The key suspect, Al Amin Sheikh, is a man of varied identities: a madrasa director, an Uber driver and, according to police, a figure with a history of terror charges linked to the banned Jama'atul Mujahideen Bangladesh. That a known crime suspect, previously arrested in 2017 and 2020, could quietly stockpile industrial accelerants in a residential building raises uncomfortable questions about the government's surveillance of extremists. Police suspect the chemicals were intended for "sabotage" ahead of the upcoming elections. Just two days prior to this blast, Siam Majumder, a 21-year-old shop worker, was killed on the New Eskaton Road when a crude bomb was hurled from the Moghbazar-Mouchak flyover. As Siam's father asked, "Why do bombs fall on the heads of ordinary people?"
It is a question that resonates uneasily across the capital. The two incidents, though distinct, paint a gloomy picture of the country's security apparatus, just as the hazards are multiplying. On the ground in Keraniganj, a crime den operated under the nose of a landlord who believed she was renting her house to an orphanage. On the flyover, authorities have admitted, a large section of the lights had been turned off, and CCTV cameras were absent.
Meanwhile, police have later confirmed that six individuals have been arrested with ties to the madrasa blast in a widening dragnet. A formal case has now been registered against seven named people—with the absconding suspect, Al Amin Sheikh, at the top of the list—alongside a shadowy cohort of unidentified accomplices.
Whether the danger is stockpiled in the capital's periphery or dropped from a city flyover, such violence suggests that the road to the February elections will be perilous.

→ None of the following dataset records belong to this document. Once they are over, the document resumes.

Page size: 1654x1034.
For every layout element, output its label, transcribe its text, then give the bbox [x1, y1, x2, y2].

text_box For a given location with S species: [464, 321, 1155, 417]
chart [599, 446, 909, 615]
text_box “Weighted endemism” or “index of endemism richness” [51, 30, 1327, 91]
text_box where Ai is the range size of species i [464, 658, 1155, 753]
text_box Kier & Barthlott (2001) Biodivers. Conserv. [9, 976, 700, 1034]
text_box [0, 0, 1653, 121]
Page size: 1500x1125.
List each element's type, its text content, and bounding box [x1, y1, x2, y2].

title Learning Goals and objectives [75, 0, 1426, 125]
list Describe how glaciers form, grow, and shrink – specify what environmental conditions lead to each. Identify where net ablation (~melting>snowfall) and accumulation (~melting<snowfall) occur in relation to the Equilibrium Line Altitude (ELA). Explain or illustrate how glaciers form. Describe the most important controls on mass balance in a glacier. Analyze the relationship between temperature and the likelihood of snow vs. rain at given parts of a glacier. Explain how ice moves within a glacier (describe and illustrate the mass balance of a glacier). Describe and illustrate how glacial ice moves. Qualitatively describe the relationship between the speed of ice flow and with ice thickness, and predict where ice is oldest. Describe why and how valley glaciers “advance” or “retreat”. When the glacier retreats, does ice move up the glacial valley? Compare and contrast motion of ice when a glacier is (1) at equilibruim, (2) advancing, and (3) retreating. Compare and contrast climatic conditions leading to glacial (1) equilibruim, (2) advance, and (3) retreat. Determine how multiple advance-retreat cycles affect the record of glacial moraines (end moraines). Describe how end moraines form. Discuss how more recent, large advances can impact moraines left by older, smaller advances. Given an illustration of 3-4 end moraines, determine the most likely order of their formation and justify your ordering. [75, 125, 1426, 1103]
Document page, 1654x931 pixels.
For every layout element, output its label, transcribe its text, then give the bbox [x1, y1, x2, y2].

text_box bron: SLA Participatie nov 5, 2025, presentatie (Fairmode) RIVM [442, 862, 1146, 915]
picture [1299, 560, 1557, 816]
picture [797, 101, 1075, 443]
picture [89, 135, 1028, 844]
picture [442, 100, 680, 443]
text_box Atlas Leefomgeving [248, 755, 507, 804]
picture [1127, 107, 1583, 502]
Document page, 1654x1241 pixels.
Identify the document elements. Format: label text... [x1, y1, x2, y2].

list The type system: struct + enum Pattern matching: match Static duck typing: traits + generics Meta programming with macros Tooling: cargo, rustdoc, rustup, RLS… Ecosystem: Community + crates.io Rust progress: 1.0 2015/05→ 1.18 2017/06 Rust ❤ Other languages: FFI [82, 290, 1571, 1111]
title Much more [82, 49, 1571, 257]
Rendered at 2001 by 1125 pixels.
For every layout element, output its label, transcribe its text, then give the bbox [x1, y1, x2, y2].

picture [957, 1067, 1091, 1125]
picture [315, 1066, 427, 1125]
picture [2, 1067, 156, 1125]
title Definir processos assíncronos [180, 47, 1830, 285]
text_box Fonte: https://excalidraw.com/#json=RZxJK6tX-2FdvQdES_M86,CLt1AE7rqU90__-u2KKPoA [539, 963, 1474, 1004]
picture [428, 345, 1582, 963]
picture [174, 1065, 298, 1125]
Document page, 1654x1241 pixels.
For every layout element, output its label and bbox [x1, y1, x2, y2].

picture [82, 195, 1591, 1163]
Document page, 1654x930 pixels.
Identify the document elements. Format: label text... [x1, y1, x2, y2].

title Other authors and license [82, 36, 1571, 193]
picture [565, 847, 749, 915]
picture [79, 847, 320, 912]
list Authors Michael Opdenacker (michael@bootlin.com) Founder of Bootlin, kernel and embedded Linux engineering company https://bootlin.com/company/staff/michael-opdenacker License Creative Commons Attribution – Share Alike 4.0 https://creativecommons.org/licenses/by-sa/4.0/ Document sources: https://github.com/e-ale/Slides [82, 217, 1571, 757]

The government must, therefore, pivot from reactive containment to proactive vigilance. The intelligence failure in Keraniganj about the existence of bombs indicates that the government's gaze is not firmly fixed on public safety threats. Law-enforcement agencies must urgently recalibrate their priorities, ensuring that surveillance tracks criminals on the loose. It is all the more urgent because, ultimately, a successful election rests on the peace of the streets.